# Crate iron_shapes_booleanop

Expand description

Library for boolean operations on polygons.

## Example

``````use iron_shapes::prelude::*;
use iron_shapes_booleanop::BooleanOp;

// Create two polygons.
let p1 = Polygon::from(vec![(0., 0.), (2., 0.), (2., 1.), (0., 1.)]);
let p2 = p1.translate((1., 0.).into()); // Shift p1 by (1, 0).

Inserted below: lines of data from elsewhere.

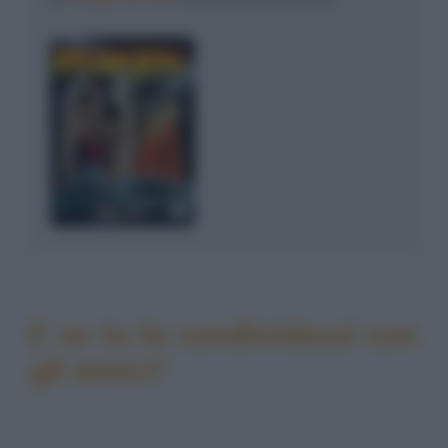
E se tu la condividessi con
gli amici?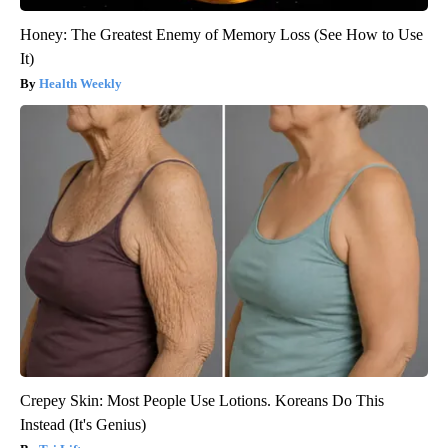
Honey: The Greatest Enemy of Memory Loss (See How to Use
It)
Health Weekly
Crepey Skin: Most People Use Lotions. Koreans Do This
Instead (It's Genius)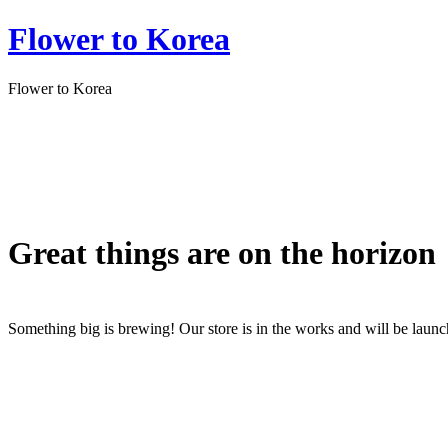
Flower to Korea
Flower to Korea
Great things are on the horizon
Something big is brewing! Our store is in the works and will be laun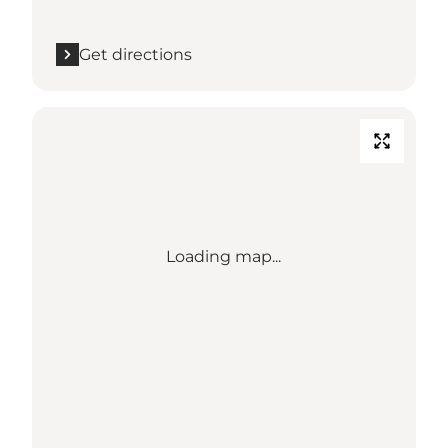
Get directions
Loading map...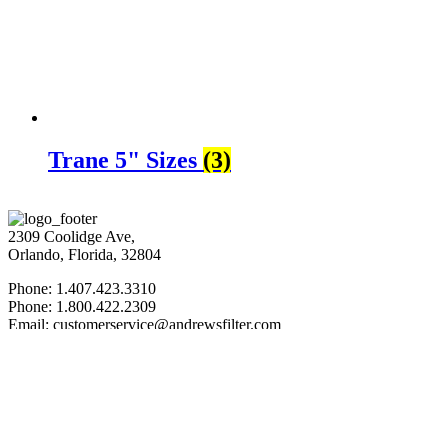
Trane 5" Sizes
(3)
2309 Coolidge Ave,
Orlando, Florida, 32804
Phone: 1.407.423.3310
Phone: 1.800.422.2309
Email: customerservice@andrewsfilter.com
Web: AndrewsFilter.com
FIND US: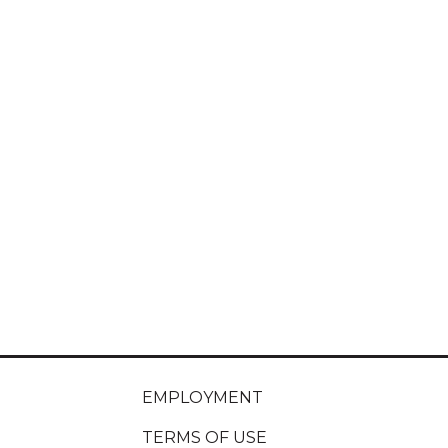
EMPLOYMENT
TERMS OF USE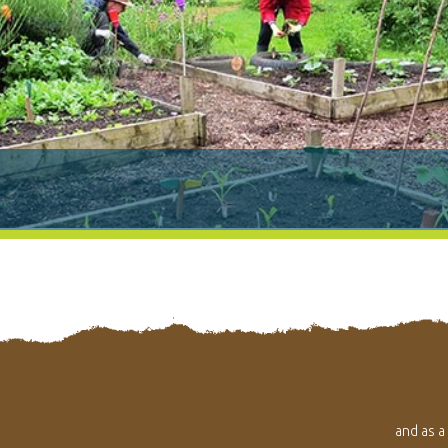
and as a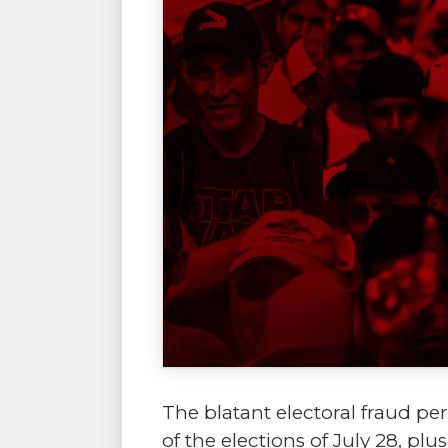
The blatant electoral fraud pe
of the elections of July 28, pl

// Compute the boolean intersection of the two squares.
let intersection = p1.intersection(&p2);
assert_eq!(intersection.polygons.len(), 1);
assert_eq!(intersection.polygons, Polygon::from(vec![(1., 0.), (2., 0.), (2., 1.), (1., 1.)]));

// Compute the boolean exclusive-or of the two squares.
// This results in two unconnected polygons. This demonstrates why boolean operations return always
// a `MultiPolygon`.
let intersection = p1.xor(&p2);
assert_eq!(intersection.polygons.len(), 2);``````
• This work is originally loosely based: F. Martinez, A. Rueda, F. Feito, “A new algorithm for computing Boolean operations on polygons”, 2013, doi:10.1016/j.advengsoft.2013.04.004

The algorithm implemented here deviates from the reference paper. Most notably, the ordering of lines 6-9 in Listing 2 is done differently to properly handle vertical overlapping edges.

## Modules

• Connect the resulting edges of the sweep line algorithm into polygons.
• Extract the connectivity graph of polygons.
• Implement the general sweep line algorithm used for algorithms like Boolean operations and connectivity extraction.

## Macros

• Implement the `BooleanOp` trait for `MultiPolygon<...>`.
• Implement the `BooleanOp` trait for `Polygon<...>`.

## Enums

• Type of boolean operation.
• Define the ‘inside’ of a polygon. Significant for self-overlapping polygons.

## Traits

• Trait for geometric primitives that support boolean operations.

## Functions

• Compute approximate intersection point of two edges in floating point coordinates.
• Compute intersection of edges in integer coordinates. For edges that are parallel to the x or y axis the intersection can be computed exactly. For others it will be rounded.
• Compute the intersection of edges with rational coordinates. In rational coordinates intersections can be computed exactly.
• Perform boolean operation on a set of edges derived from polygons. The edges must form closed contours. Otherwise the output is undefined.